Mme Gisèle Gautier, présidente, a ensuite évoqué les initiatives susceptibles d'être prises par la délégation à l'occasion de la Journée internationale de la femme, le 8 mars prochain, en suggérant par exemple l'organisation d'un déplacement sur le thème de la précarité des familles monoparentales ou de la lutte contre les violences conjugales.

A ce sujet, Mme Sylvie Desmarescaux a souligné, en citant un cas précis, certaines difficultés procédurales rencontrées par les associations de défense des droits des femmes et la nécessité de remédier à d'éventuels « vides juridiques » dans la législation en vigueur.

Tout en faisant observer que les actions en faveur des droits des femmes ne devaient pas se limiter à la seule journée du 8 mars, Mme Janine Rozier a marqué sa préférence pour une initiative qui pourrait être de nature à inciter les femmes à s'engager en politique, en évoquant les difficultés parfois rencontrées sur le terrain pour susciter des candidatures féminines, notamment dans la perspective des prochaines élections municipales.

Mme Gisèle Gautier, présidente, a approuvé cette suggestion et rappelé l'efficacité des échanges de vues et des visites effectuées par les sénatrices sur le terrain pour relater leur expérience, en mentionnant l'exemple d'un forum organisé par l'association « Elles aussi ». Elle a proposé d'organiser une rencontre avec de jeunes étudiantes afin de permettre aux membres de la délégation de témoigner de leurs parcours.

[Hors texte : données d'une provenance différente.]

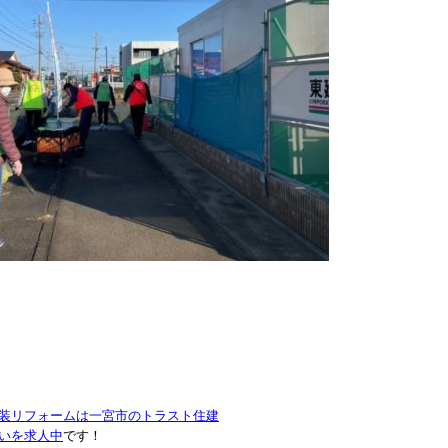
装リフォームは一宮市のトラスト住建
いを求人中
です！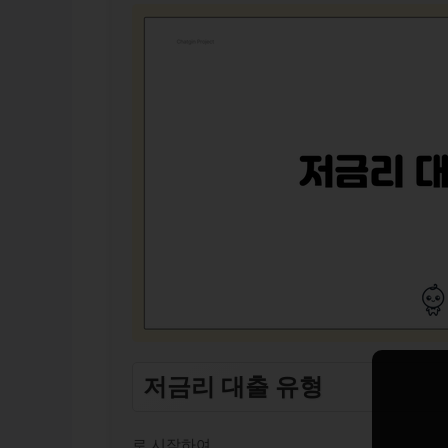
저금리 대출 유형
로 시작하여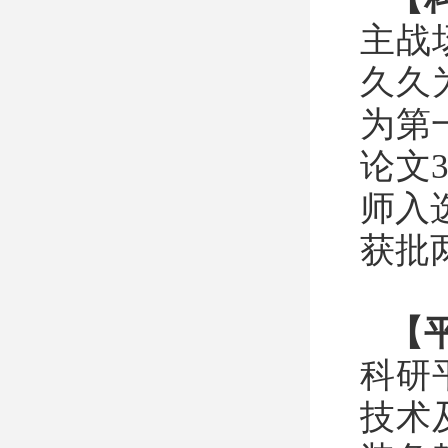
主战
久久
为第
论文3
师入
获批
【
科研
技术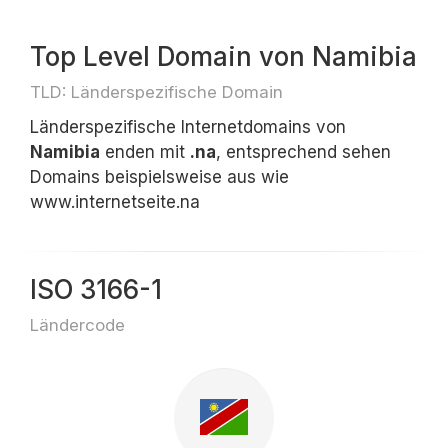
Top Level Domain von Namibia
TLD: Länderspezifische Domain
Länderspezifische Internetdomains von
Namibia
enden mit
.na
, entsprechend sehen
Domains beispielsweise aus wie
www.internetseite.na
ISO 3166-1
Ländercode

Mme Muguette Dini s'est associée à ces propos en soulignant l'effet d'entraînement de tels forums et la nécessité de médiatiser les parcours réussis, qui ont une valeur d'exemplarité.

Mme Esther Sittler s'est elle aussi jointe à ces réflexions, en signalant également l'intérêt d'inciter les jeunes filles à s'engager dans les métiers de l'industrie.

A l'issue de cet échange de vues, la délégation a approuvé la proposition alternative de Mme Gisèle Gautier, présidente, tendant à envisager l'organisation le 8 mars prochain d'une rencontre avec de jeunes étudiantes, au cours de laquelle les membres de la délégation qui le souhaiteraient pourraient apporter leur témoignage sur leur parcours et leur engagement en politique.